Bij het bedenken van de ideale regeringsvorm trok de kolonist Europese denkers zoals Jean Jacques Rousseau, Montesquieu en John Locke aan. Locke, in het bijzonder, schreef over de "staat van volmaakte vrijheid" van Indiërs en argumenteerde theoretisch dat macht niet afkomstig zou moeten zijn van een vorst maar van het volk. Maar het waren de directe observaties van de kolonist van de politieke praktijken van de Iroquois Confederatie die hen ervan overtuigde hoe de macht van de mensen daadwerkelijk een functionele democratie produceerde. Volgens Venables is het concept van het streven naar leven en vrijheid rechtstreeks toe te schrijven aan Inheemse invloeden. Waar Europeanen echter van de Indiase politieke theorie afweken, was dat in hun opvattingen over eigendom; de Indiase filosofie van gemeentelijke grondbezit stond lijnrecht tegenover het Europese idee van individueel particulier eigendom, en het was de bescherming van privé-eigendom die de kern van de grondwet zou zijn (tot de oprichting van de Bill of Rights, die de focus zou verleggen naar de bescherming van vrijheid).

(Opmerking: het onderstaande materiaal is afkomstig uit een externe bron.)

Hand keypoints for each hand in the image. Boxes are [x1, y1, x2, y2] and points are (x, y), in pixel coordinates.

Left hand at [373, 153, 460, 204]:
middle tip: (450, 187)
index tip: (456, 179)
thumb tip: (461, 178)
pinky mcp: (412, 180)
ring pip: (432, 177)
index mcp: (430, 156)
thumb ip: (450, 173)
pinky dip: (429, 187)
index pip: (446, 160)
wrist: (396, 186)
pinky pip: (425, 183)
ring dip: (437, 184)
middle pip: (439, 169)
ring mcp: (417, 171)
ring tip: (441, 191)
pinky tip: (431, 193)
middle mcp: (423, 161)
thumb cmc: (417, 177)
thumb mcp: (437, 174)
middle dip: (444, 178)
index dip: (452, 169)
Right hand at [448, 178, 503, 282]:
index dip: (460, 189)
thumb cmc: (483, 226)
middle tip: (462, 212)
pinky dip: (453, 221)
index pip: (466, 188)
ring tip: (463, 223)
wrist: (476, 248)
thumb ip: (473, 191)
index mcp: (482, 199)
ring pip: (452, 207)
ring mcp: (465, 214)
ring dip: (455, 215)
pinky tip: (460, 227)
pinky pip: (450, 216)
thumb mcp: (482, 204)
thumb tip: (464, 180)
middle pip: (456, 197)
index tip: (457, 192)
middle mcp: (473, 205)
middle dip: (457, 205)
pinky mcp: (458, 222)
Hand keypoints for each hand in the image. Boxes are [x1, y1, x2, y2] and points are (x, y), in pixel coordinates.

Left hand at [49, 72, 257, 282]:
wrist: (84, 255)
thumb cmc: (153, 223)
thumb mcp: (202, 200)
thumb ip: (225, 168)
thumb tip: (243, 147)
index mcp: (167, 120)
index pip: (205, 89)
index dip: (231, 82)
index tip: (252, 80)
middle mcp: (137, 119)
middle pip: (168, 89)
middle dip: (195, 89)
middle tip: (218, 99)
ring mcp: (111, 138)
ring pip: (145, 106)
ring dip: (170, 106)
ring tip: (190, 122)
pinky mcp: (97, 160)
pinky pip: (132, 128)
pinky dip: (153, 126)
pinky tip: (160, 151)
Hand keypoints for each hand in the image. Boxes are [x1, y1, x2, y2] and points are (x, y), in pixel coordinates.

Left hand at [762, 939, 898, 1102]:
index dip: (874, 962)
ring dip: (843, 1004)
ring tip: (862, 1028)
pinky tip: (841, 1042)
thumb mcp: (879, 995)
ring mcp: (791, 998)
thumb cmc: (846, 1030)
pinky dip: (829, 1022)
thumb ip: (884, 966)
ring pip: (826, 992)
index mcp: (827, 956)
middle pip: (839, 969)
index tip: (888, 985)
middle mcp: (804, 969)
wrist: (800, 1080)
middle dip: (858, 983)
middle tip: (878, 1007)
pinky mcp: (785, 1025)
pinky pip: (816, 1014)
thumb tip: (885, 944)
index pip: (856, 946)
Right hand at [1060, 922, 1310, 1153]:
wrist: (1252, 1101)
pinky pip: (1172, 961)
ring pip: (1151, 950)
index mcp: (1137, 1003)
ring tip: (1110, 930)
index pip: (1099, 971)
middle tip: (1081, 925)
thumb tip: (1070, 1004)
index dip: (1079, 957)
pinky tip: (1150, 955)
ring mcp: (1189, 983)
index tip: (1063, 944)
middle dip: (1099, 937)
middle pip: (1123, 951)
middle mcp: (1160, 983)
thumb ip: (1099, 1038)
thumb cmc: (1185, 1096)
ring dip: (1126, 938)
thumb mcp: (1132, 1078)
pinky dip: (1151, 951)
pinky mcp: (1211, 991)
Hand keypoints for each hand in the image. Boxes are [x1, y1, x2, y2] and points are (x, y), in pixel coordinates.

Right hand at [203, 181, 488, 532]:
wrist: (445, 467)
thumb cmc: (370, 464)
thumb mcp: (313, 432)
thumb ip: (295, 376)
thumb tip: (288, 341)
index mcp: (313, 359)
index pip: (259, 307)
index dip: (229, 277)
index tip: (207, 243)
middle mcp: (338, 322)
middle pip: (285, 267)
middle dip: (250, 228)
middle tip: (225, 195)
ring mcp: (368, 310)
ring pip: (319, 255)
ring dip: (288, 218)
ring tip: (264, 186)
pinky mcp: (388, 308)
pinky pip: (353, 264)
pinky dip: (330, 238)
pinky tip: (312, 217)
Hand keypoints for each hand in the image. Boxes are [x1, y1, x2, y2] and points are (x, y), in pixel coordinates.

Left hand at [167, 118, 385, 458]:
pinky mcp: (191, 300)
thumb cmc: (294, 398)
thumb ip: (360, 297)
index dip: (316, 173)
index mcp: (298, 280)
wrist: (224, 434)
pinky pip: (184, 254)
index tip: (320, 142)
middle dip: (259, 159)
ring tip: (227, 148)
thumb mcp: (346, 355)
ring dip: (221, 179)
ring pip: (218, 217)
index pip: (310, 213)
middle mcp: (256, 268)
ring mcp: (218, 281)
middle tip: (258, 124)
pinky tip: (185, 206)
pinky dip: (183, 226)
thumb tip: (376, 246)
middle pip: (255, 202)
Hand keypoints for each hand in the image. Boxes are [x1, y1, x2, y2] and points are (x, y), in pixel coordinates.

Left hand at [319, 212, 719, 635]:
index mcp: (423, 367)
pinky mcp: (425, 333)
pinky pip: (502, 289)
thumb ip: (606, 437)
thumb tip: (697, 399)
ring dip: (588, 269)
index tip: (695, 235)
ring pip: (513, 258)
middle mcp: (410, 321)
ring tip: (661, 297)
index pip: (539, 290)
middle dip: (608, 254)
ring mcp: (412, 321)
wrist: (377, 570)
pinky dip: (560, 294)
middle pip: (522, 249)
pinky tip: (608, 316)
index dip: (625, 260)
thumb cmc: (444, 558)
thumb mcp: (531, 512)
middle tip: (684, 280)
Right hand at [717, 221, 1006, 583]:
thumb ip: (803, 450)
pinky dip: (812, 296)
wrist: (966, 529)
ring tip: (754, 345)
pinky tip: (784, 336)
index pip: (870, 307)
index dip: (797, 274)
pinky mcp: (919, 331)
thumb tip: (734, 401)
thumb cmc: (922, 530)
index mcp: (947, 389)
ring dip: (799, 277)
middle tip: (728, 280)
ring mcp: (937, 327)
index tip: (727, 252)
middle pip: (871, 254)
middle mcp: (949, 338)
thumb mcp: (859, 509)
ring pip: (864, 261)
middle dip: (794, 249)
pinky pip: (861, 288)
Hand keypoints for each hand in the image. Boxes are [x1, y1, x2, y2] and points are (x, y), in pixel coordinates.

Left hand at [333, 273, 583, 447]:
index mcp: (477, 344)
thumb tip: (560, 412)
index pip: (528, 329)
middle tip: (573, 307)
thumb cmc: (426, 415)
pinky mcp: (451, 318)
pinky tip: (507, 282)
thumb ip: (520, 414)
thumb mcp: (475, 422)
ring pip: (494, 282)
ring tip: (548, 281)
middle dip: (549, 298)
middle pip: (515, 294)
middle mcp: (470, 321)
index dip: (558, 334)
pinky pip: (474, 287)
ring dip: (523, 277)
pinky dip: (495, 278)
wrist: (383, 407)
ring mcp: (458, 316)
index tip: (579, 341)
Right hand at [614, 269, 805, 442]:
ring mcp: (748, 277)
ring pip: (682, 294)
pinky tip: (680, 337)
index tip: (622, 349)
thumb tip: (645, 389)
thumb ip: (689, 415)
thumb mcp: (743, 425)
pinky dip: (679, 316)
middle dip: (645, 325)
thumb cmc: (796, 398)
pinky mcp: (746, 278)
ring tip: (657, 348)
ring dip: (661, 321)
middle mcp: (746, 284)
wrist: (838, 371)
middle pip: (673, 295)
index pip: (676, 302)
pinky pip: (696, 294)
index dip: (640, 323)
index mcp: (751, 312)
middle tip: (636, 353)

In het algemeen echter, zoals Venables betoogt, zouden de artikelen van de Confederatie de Amerikaans-Indiase politieke theorie beter weerspiegelen dan de grondwet, uiteindelijk ten nadele van de Indiase naties. De grondwet zou een centrale regering creëren waarin de macht geconcentreerd zou zijn, versus de losse confederatie van de coöperatieve maar onafhankelijke Iroquois-naties, die veel meer leek op de unie die door de artikelen werd gecreëerd. Een dergelijke concentratie van macht zou imperialistische expansie van de Verenigde Staten mogelijk maken langs de lijnen van het Romeinse Rijk, dat de Founding Fathers meer omarmden dan de vrijheden van de 'wilden', die zij zagen als onvermijdelijk hetzelfde lot als hun eigen stamvaders in Europa. Ironisch genoeg zou de grondwet hetzelfde patroon volgen van Britse centralisatie waartegen de kolonisten in opstand kwamen, ondanks de lessen die ze van de Irokezen hadden geleerd.